TUESDAY, Feb. 9, 2021 (HealthDay News) — For women aged younger than 40 years, breast cancer mortality rates have stopped declining since 2010, according to a study published online Feb. 9 in Radiology.

R. Edward Hendrick, Ph.D., from the University of Colorado School of Medicine in Aurora, and colleagues analyzed U.S. breast cancer mortality rates by age decade among women aged 20 to 79 years. Female breast cancer mortality rates were analyzed from 1969 to 2017 for all races.

The researchers found that for each age decade from 20 to 79 years, breast cancer mortality rates decreased by 1.5 to 3.4 percent per year between 1989 and 2010. After 2010, breast cancer mortality rates continued to decline in each age decade from 40 to 79 years by 1.2 to 2.2 percent per year, but the decline stopped among women aged younger than 40 years.

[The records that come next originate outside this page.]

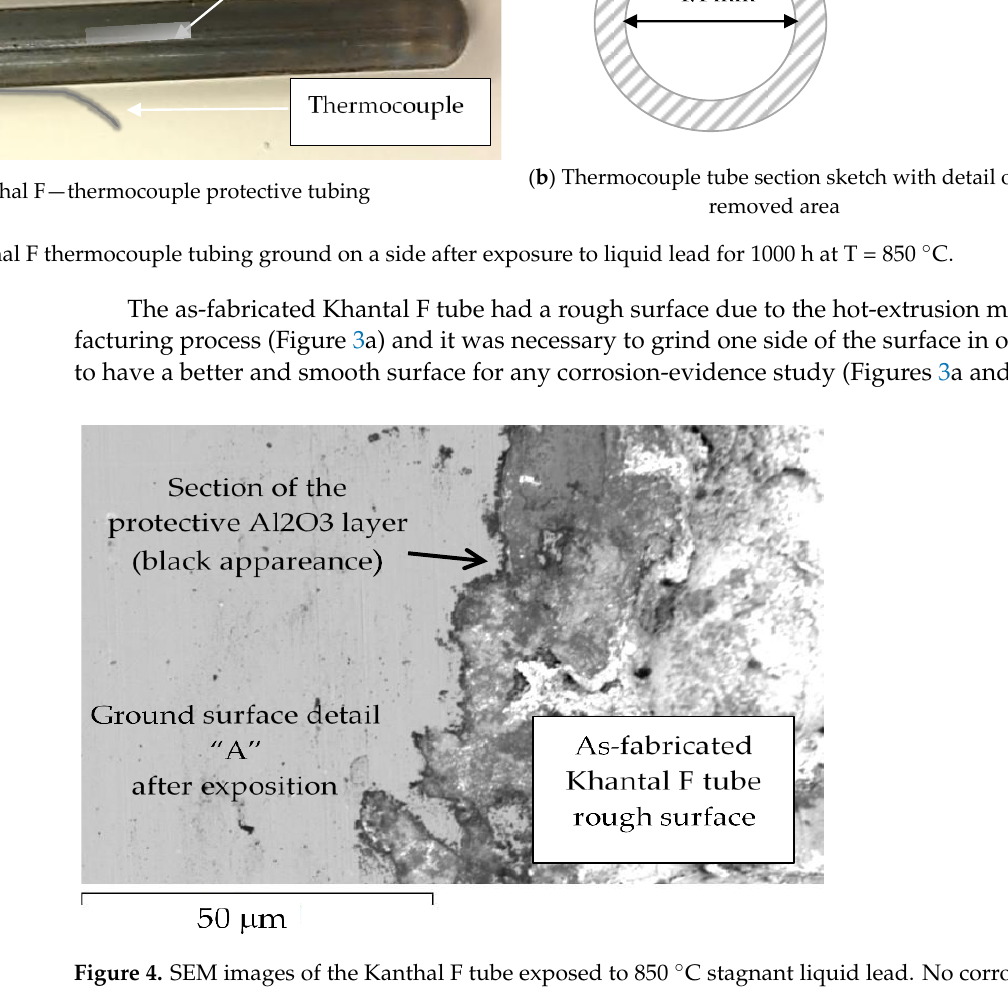
Figure 4. SEM images of the Kanthal F tube exposed to 850 ◦ C stagnant liquid lead. No corrosion attacks were observed across the analyzed ground surface zone, “detail A”. The arrows point to a dark line at the metal–oxide interface, indicating formation of a protective alumina scale. The rough surface is not due to corrosion, but is due to the as-fabricated hot extrusion process.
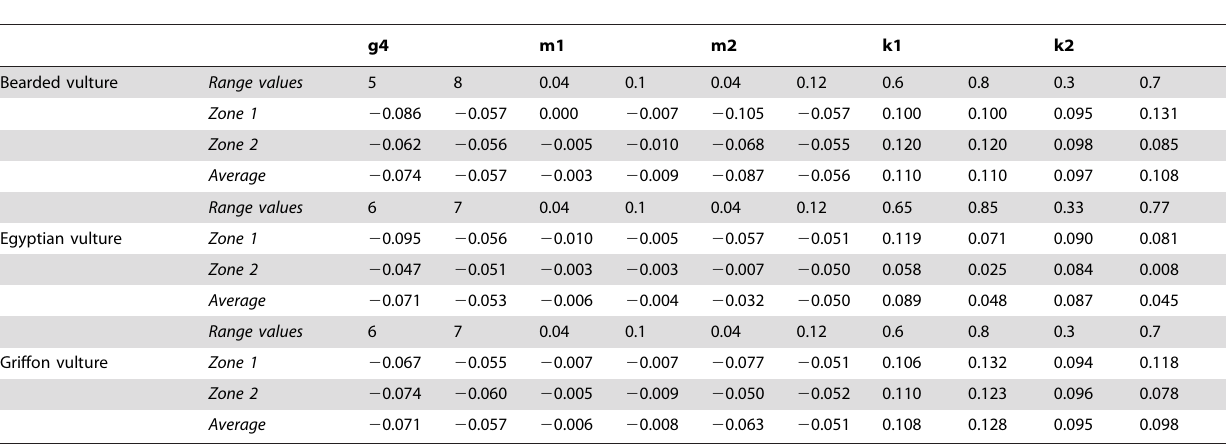
Table 1. Results of the elasticity analyses of the demographic parameters of the griffon, Egyptian and bearded vulture population and separately for the two geographical areas (Zone 1: Pyrenees; Zone 2: Pre-Pyrenees).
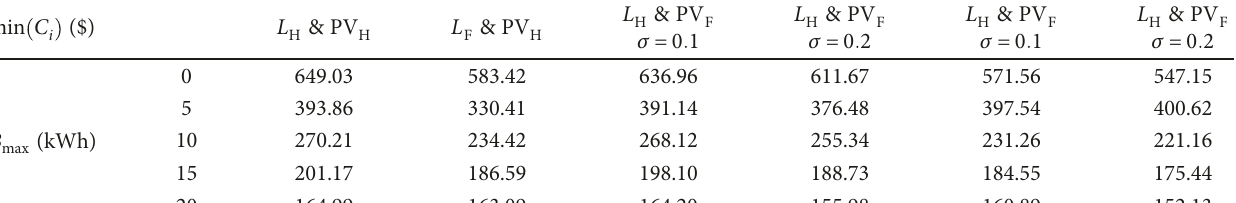
Table 3: Results of annual electricity expenses under min C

After 2010, for women aged 20 to 29 years and 30 to 39 years, there were nonsignificant increases of 2.8 and 0.3 percent per year in breast cancer mortality rates, respectively; these increases were mainly attributable to changes in mortality rates in White women. One contributing factor was an increase by more than 4 percent per year after 2000 in distant-stage breast cancer incidence rates in women aged 20 to 39 years.

“Our hope is that these findings focus more attention and research on breast cancer in younger women and what is behind this rapid increase in late-stage cancers,” Hendrick said in a statement.

Two authors disclosed financial ties to GE Healthcare.